Trajectories of Lymphocyte Counts in the Early Phase of Acute Pancreatitis Are Associated With Infected Pancreatic Necrosis

• Published in: Clinical and translational gastroenterology Vol. 12; no. 9; p. e00405
• Main Authors: Zhou, Jing, Chen, Wensong, Liu, Yang, Qu, Cheng, Jiang, Wendi, Yin, Jiangtao, Lin, Jiajia, Mao, Wenjian, Ye, Bo, Ke, Lu, Tong, Zhihui, Liu, Yuxiu, Li, Weiqin
• Format: Journal Article
• Language: English
• Published: United States Wolters Kluwer Health Medical Research, Lippincott Williams & Wilkins 22.09.2021; Wolters Kluwer
• Subjects: Abdomen; Adult; Critical Care; Disease Progression; Edema; Female; Humans; Immunocompromised Host; Infections; Length of Stay; Lymphocyte Count; Lymphocytes; Male; Middle Aged; Necrosis; Pancreas; Pancreatitis; Pancreatitis - immunology; Pancreatitis - pathology; Pancreatitis, Acute Necrotizing - immunology; Pancreatitis, Acute Necrotizing - pathology; Proportional Hazards Models; Retrospective Studies; Risk Factors
• ISSN: 2155-384X; 2155-384X
• DOI: 10.14309/ctg.0000000000000405

Infected pancreatic necrosis (IPN) is an important complication of acute pancreatitis (AP).

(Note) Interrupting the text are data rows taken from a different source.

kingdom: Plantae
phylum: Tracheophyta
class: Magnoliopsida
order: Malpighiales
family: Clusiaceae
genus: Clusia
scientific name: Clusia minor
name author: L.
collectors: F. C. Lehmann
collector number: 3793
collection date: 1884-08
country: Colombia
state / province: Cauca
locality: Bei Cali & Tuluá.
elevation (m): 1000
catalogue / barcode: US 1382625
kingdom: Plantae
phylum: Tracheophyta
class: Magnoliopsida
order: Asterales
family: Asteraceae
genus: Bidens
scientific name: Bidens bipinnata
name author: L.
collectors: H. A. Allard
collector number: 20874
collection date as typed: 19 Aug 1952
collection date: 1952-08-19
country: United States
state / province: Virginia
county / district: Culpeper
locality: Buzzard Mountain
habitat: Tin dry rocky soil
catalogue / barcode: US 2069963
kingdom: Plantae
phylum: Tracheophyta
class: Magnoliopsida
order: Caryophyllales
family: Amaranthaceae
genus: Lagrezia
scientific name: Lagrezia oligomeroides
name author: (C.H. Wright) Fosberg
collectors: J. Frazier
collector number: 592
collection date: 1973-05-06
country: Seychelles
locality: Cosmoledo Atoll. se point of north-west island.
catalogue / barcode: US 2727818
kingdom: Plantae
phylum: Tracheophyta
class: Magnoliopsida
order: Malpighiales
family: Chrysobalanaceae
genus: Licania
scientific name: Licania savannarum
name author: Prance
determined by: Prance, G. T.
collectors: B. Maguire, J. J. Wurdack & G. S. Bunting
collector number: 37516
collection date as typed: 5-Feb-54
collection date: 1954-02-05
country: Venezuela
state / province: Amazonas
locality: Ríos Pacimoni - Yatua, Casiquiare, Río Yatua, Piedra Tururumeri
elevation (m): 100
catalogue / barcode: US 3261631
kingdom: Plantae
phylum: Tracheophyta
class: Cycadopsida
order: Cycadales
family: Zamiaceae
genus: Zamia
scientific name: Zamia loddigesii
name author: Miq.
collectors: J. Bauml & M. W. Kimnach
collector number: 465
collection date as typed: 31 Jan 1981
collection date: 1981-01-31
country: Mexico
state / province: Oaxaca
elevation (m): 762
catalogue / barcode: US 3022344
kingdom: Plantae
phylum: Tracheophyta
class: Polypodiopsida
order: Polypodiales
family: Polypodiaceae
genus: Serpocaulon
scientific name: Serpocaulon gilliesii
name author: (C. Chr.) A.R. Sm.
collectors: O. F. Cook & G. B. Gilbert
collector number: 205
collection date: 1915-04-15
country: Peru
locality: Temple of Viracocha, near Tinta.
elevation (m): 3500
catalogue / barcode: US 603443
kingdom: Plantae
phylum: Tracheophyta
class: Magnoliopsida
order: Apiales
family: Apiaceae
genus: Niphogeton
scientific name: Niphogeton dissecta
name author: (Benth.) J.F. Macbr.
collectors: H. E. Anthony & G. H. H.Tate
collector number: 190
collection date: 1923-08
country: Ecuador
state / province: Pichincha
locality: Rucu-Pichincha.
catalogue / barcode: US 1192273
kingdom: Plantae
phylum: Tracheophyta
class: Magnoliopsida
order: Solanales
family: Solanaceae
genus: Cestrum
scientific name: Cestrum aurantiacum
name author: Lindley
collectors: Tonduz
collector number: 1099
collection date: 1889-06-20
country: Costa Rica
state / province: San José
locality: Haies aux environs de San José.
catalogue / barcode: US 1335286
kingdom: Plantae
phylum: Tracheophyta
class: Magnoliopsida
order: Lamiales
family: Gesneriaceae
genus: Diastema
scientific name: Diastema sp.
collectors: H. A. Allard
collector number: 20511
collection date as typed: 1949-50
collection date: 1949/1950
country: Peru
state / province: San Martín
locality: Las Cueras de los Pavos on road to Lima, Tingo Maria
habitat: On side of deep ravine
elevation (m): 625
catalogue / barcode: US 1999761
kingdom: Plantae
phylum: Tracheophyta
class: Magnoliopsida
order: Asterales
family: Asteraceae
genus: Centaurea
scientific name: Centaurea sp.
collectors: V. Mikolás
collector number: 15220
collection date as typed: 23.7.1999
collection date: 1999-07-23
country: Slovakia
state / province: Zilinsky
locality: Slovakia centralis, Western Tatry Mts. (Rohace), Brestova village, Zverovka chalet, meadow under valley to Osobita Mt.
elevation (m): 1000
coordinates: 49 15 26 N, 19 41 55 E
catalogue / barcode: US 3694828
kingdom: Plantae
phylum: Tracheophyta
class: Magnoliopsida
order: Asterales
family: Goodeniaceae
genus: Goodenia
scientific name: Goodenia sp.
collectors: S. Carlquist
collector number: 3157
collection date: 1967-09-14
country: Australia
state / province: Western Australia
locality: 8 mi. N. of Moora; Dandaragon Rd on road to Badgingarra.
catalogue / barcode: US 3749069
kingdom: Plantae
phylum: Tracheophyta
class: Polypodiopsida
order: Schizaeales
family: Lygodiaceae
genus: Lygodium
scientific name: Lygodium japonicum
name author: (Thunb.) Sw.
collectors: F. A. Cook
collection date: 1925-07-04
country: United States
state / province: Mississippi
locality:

Absolute lymphocyte count (ALC) was reported to be associated with immunosuppression and the development of IPN. The aim of this study was to describe the trajectory of ALC during the early phase of AP and assess its association with IPN. We retrospectively screened patients with AP admitted to our center between January 2016 and July 2019. The ALC levels for the first 7 days after admission were collected. Group-based trajectory modeling was performed to detect the trajectories. Cox proportional hazards regression model was adopted to identify potential risk factors of IPN. Overall, 292 patients were enrolled for analysis. A triple-group trajectory model was developed, assigning 116 patients to the low-level ALC group, 133 to the medium-level ALC group, and 43 to the high-level ALC group. There was no overall significant difference regarding the incidence of IPN among the 3 groups (P = 0.066). In pairwise comparison, patients in the low-level ALC group had significantly higher incidence of IPN than those in the high-level ALC group (hazard ratio: 3.50; 95% confidence interval: 1.22-10.00, P = 0.020). Length of hospital stay and intensive care unit stay differed significantly among patients with different trajectories (P = 0.042 and 0.033, respectively). Despite the fact that the trajectories of ALC is overall insignificant for the development of IPN, patients with persistent low ALC trajectories during the early phase of AP are more likely to develop IPN when compared with patients with high ALC trajectories.